# Job
Quote the text of every row below word for word, leaving the pictures out of your answer.
** Exercise data follows **
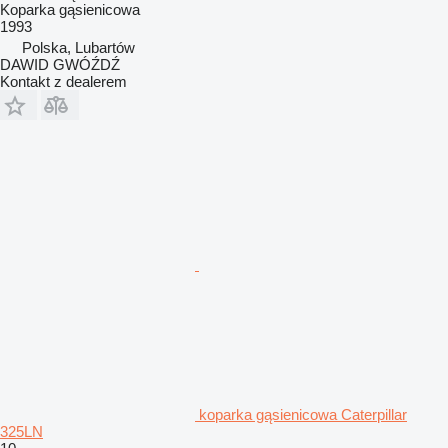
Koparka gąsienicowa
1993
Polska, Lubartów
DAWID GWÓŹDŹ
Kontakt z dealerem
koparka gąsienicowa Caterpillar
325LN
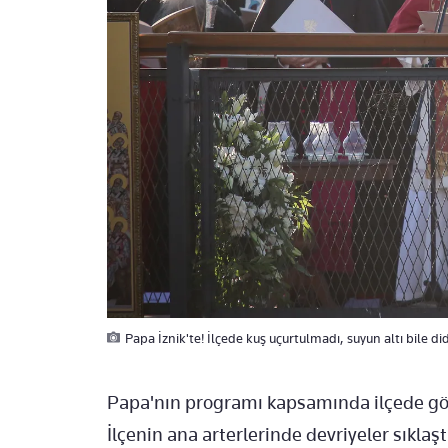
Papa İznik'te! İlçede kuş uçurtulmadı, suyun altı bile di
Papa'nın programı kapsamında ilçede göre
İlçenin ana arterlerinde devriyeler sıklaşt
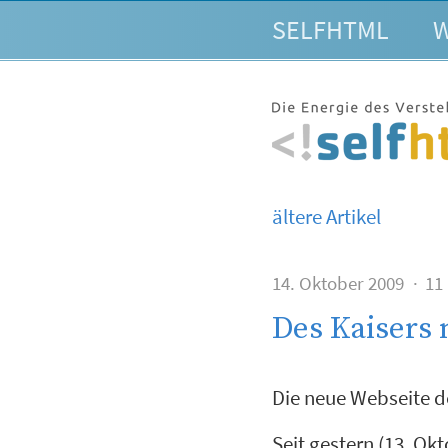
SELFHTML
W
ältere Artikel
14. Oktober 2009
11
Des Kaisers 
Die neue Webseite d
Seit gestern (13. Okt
** End of Exercise data **
# Solution
Koparka gąsienicowa
1993
Polska, Lubartów
DAWID GWÓŹDŹ
Kontakt z dealerem
koparka gąsienicowa Caterpillar
325LN
Papa İznik'te! İlçede kuş uçurtulmadı, suyun altı bile di
Papa'nın programı kapsamında ilçede göre
İlçenin ana arterlerinde devriyeler sıklaşt
SELFHTML
W
ältere Artikel
14. Oktober 2009
11
Des Kaisers 
Die neue Webseite d
Seit gestern (13. Okt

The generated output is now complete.